Lelouch filme ça avec rigueur et minutie. Il prend son temps, on a presque la sensation d’être dans un Melville. Mais il va très vite troquer le dispositif du braquage pour tenter une embardée romantique, entre Lino Ventura et Françoise Fabian (au sommet de sa beauté) qui joue l’antiquaire voisine de la bijouterie visée. Je te vois venir. Tu penses que l’histoire d’amour va contaminer la réussite du casse et condamner Lino. Bah même pas. Si ce n’est que ça humanise le personnage, le détache de son objectif, le rend soudain vulnérable alors qu’il paraissait méthodique, l’idylle n’est pas l’argument du fiasco. Dans le récit tout du moins. Mais elle l’est d’un point de vue théorique : C’est le polar qui perd, l’histoire d’amour qui gagne. On est bien chez Lelouch.
Obnubilé par le fait de ne pas quitter le bijoutier pendant deux minutes et treize secondes (tandis que son complice file diamants en mains pour San Remo) Lino oublie que les issues de l’établissement se bloquent dès l’instant que le coffre-fort reste ouvert plus de deux minutes. Ça se joue sur rien. Et Lino joue magnifiquement la résignation. Autant que le bijoutier est merveilleux d’opportunisme glaçant, dans un premier temps, de sadisme gêné (un mélange de peur et d’admiration) à l’instant du fiasco de son agresseur. Tous les acteurs sont extraordinaires ici, de toute façon.
Il y a tout un tas de moments géniaux, à l’image de ce plan (hélico, on suppose) qui suit l’itinéraire des braqueurs en bagnole de la bijouterie au port.
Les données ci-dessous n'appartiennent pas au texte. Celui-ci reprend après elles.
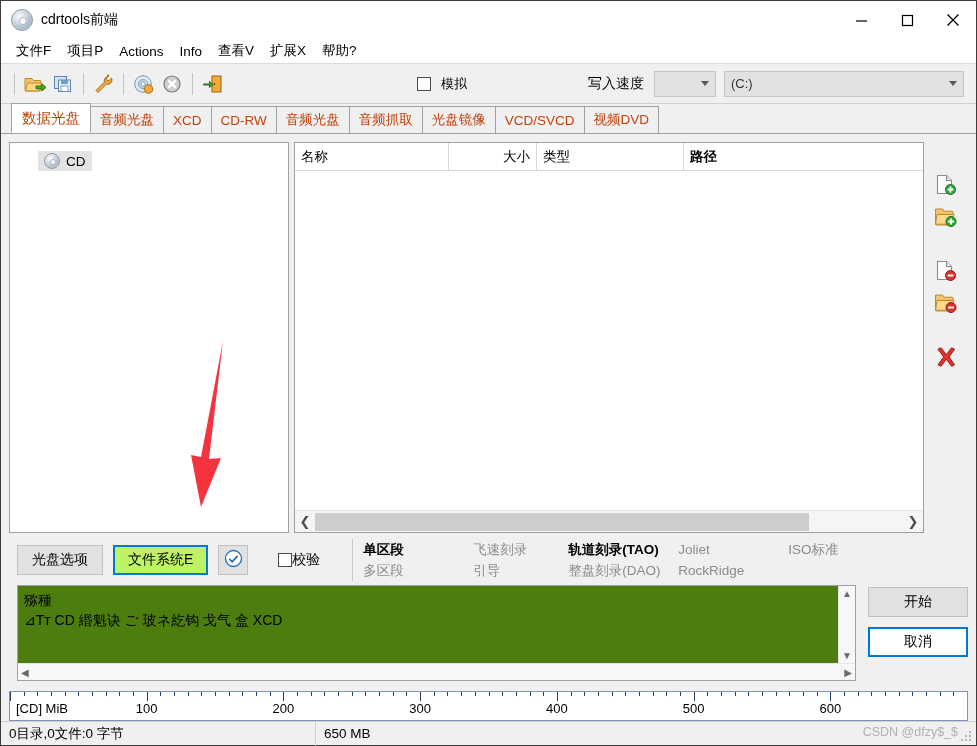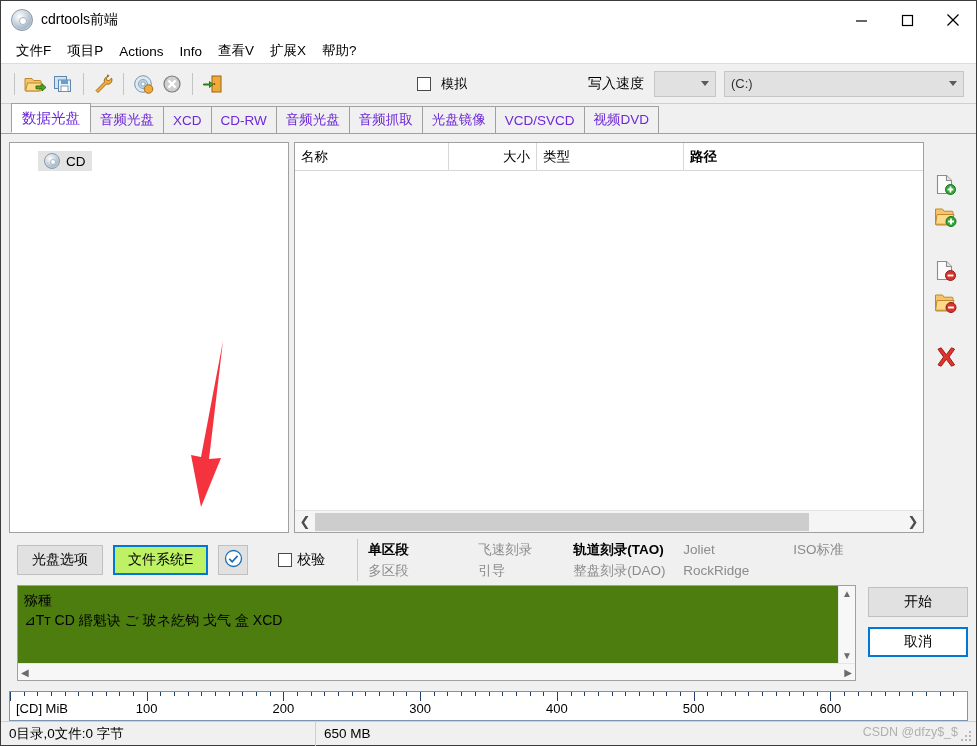"数据光盘" .tab { color: #6d28d9 -> #c2410c }
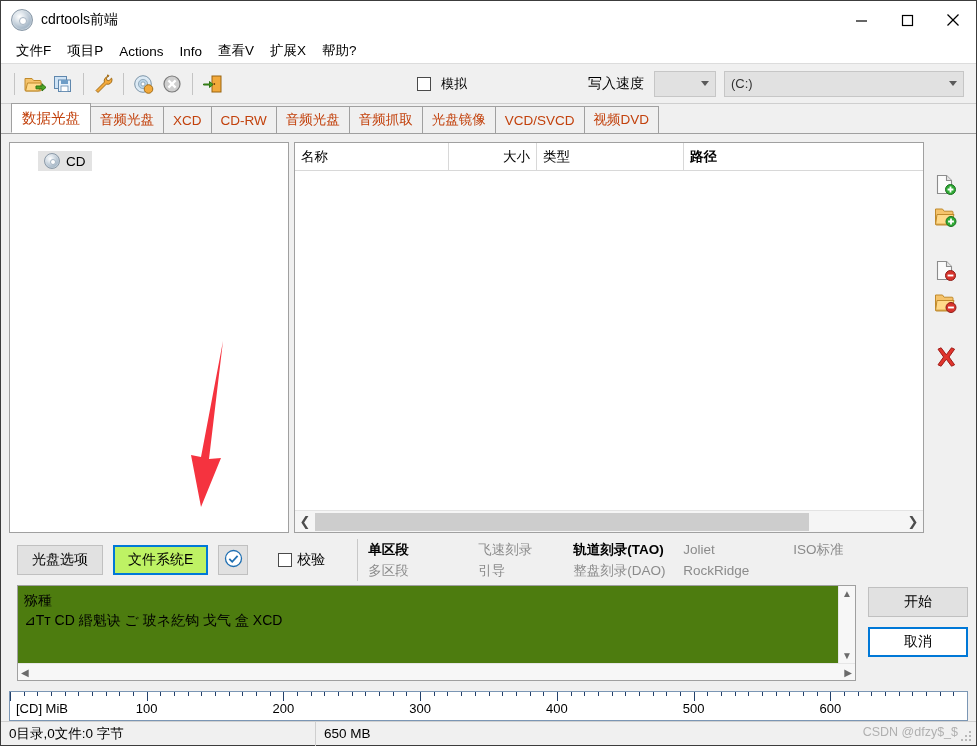"校验" .verify { gap: 5px -> none }
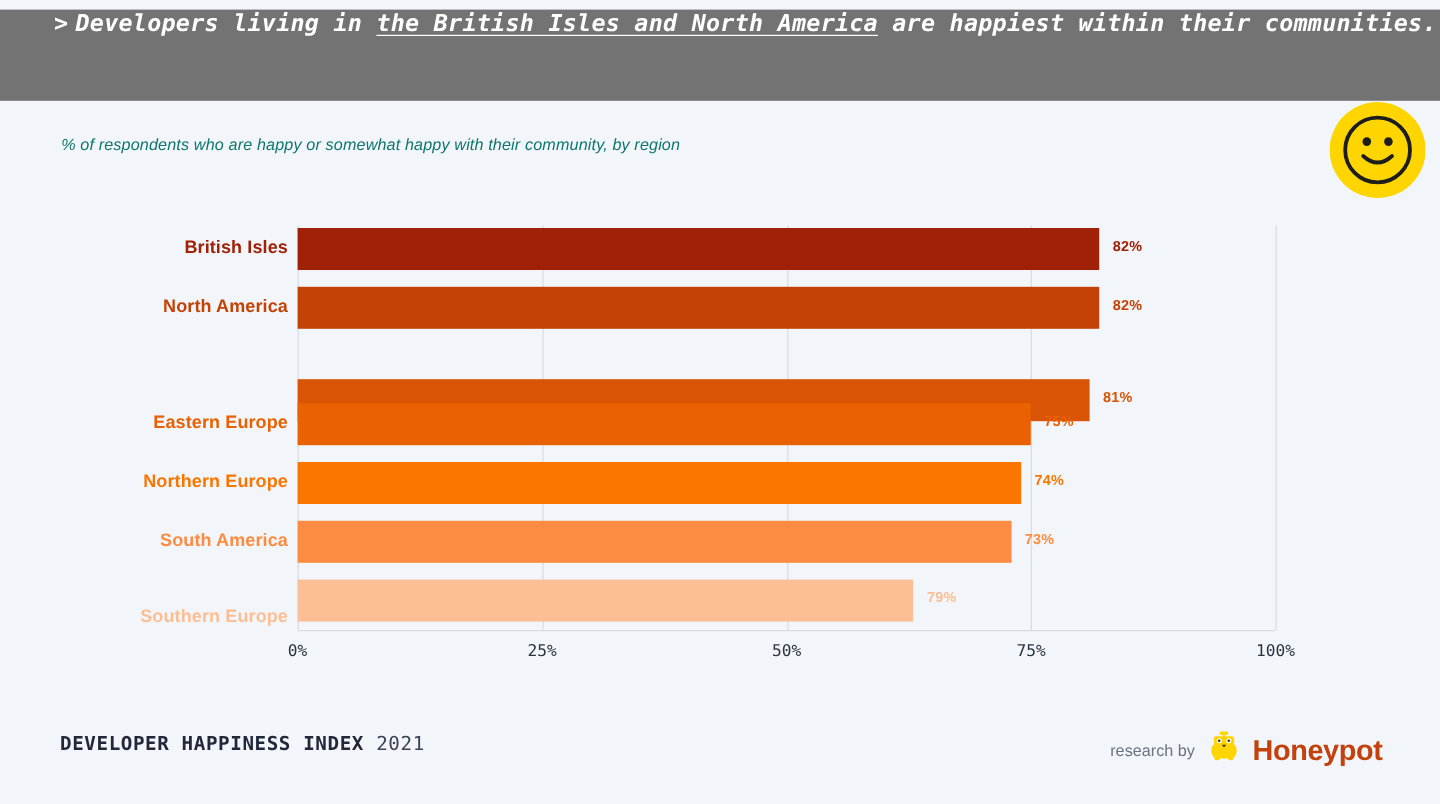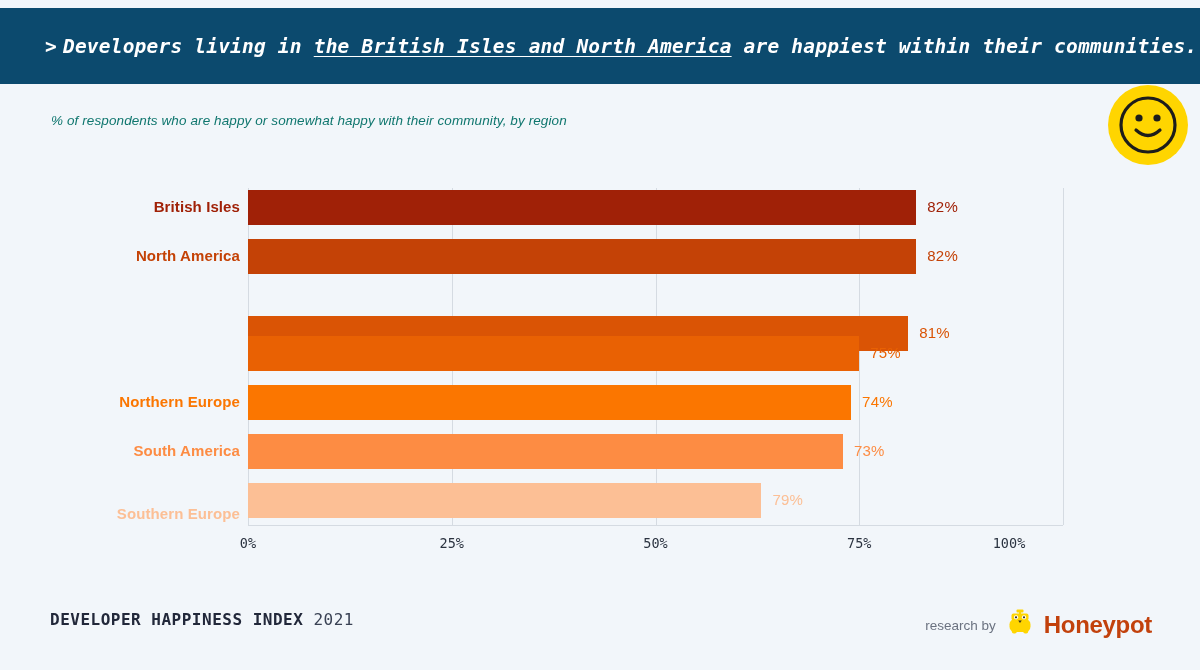"> Developers living in the" #header-banner { align-items: center -> flex-start; background: #0c4a6e -> #737373 }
Plan d’autant plus beau et osé qu’il met en scène une simple répétition. C’est l’unique scène d’action du film et ce n’est qu’un entrainement. J’adore quand on filme les répétitions de casse dans les films, je m’en rends compte. J’ai un super souvenir du film de Leconte, avec Lanvin et Giraudeau, Les spécialistes, notamment cette scène où ils tentent de passer, en voiture, entre deux bidons pour simuler les étroites cloisons d’une ruelle.
Il y a plein d’autres trouvailles comme ces cartons faisant défiler les années sur fond noir avec en fond sonore les conversations parloir de Ventura et Fabian. Des ruptures de rythme hyper casse-gueule – Il y a mille façons de sortir du film, mais on ne veut pourtant pas en sortir. Ainsi que de nombreuses versions mentales alternatives de certaines scènes : Belles car Lelouch n’en abuse pas. Il y a aussi ces trois superbes plans de bascule sur l’attente d’un taxi. Ainsi qu’un bouleversant échange de regards final. Et trois dialogues, immenses, merveilleux, quasi hors du récit, entre elle et lui, au restaurant, dans la rue, au lit. Dotés chaque fois de plans à rallonge, comme pour les unir contre tout.